Четыре старика пустились вдогонку за нами, каждый с той скоростью, на какую был способен. Один из них, с палкой, худющее привидение, кожа да кости, шагал очень бодро, и мне пришлось почти бежать, чтобы он не достал меня своей клюкой.
— Вор! Проходимец! Разбойник!
Остальные трое (тоже с угрозами) гнались за нами — второй мужчина с палкой, калека на костылях и горбун на ходунках, который шаркал мелкими шажочками позади всех и фальцетом вопил что-то в землю. Вскоре господин Адамсон и я прилично оторвались от них, и, когда на Телльплац мы сели в трамвай, эти четверо от нас отстали и вернулись к разрушенному дому.

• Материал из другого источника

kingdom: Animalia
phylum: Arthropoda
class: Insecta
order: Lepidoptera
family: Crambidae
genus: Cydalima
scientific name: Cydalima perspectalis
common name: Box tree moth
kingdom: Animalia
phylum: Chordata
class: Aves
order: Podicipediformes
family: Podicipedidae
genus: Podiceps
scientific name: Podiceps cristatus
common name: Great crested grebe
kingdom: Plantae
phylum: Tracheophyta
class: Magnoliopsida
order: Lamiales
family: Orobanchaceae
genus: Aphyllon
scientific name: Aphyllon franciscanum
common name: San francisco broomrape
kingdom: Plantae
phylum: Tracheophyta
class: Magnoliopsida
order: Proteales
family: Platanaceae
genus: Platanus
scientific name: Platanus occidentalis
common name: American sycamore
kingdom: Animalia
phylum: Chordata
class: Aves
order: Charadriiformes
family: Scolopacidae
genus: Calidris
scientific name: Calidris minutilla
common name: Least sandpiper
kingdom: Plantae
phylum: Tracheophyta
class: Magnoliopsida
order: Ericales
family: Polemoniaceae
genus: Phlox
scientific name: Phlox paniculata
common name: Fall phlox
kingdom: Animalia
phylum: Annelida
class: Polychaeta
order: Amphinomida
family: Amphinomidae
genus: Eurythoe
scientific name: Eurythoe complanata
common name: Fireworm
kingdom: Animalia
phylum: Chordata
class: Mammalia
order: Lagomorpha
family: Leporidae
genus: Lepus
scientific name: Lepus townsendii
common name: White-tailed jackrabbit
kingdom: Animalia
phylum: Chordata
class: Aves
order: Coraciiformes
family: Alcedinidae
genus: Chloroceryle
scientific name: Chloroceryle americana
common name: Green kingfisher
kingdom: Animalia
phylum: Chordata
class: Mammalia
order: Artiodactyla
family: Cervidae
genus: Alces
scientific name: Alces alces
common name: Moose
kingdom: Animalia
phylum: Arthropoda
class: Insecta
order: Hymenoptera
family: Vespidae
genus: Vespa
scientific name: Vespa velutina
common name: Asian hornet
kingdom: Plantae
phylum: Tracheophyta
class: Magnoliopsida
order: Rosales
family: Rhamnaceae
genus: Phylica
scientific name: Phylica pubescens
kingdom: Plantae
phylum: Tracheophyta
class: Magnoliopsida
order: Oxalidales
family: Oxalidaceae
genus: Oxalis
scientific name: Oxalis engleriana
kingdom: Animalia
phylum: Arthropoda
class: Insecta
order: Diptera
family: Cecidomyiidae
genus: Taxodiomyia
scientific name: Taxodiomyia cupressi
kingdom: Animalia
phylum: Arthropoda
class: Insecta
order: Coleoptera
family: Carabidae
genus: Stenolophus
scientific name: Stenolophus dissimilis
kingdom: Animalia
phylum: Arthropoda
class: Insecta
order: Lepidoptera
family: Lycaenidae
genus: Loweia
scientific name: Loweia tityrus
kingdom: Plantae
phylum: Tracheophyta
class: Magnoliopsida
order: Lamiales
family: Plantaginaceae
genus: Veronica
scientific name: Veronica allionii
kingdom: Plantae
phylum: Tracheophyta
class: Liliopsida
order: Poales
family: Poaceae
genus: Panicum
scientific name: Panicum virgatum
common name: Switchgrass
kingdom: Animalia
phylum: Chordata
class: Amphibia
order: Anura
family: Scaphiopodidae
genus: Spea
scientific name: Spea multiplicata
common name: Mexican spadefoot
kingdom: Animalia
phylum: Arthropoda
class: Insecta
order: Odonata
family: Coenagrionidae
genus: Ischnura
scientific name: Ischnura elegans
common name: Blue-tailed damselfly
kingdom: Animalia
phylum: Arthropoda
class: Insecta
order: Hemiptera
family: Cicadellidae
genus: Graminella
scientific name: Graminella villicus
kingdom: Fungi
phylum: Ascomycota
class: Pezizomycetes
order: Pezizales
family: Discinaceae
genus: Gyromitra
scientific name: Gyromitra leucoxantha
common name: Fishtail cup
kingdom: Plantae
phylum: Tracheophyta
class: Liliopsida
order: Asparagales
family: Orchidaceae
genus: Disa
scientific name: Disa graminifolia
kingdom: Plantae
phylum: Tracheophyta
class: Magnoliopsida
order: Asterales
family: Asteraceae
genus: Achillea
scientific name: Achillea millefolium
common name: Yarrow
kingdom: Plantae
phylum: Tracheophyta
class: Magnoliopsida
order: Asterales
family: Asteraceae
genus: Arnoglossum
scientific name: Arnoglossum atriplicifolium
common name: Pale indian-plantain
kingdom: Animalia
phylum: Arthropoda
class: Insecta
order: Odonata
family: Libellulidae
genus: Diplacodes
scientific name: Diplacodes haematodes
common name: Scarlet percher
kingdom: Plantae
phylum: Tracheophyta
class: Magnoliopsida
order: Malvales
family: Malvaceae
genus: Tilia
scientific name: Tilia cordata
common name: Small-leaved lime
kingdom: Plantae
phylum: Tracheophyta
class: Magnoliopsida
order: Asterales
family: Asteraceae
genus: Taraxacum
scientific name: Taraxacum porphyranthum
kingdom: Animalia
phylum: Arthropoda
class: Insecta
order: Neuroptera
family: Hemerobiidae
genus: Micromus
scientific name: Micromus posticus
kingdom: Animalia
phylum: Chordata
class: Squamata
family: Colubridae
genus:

На Барфюсерплац мы пересели на четвертый номер. В нем было полно народу, не то что в шестнадцатом. Сесть нам не удалось, и господин Адамсон, которого зажали в угол, оказался между женщиной с двумя огромными сумками в руках и хлыщом в обалденной кепочке, залихватски сдвинутой — иначе она уже не была бы обалденной — на затылок. Его сигарета дымила прямо в лицо господину Адамсону. Господин Адамсон смотрел на него с отвращением, но ничего не говорил. Даже глазом не моргнул. А я стоял и прижимал к груди чемодан. Он был легкий, как перышко.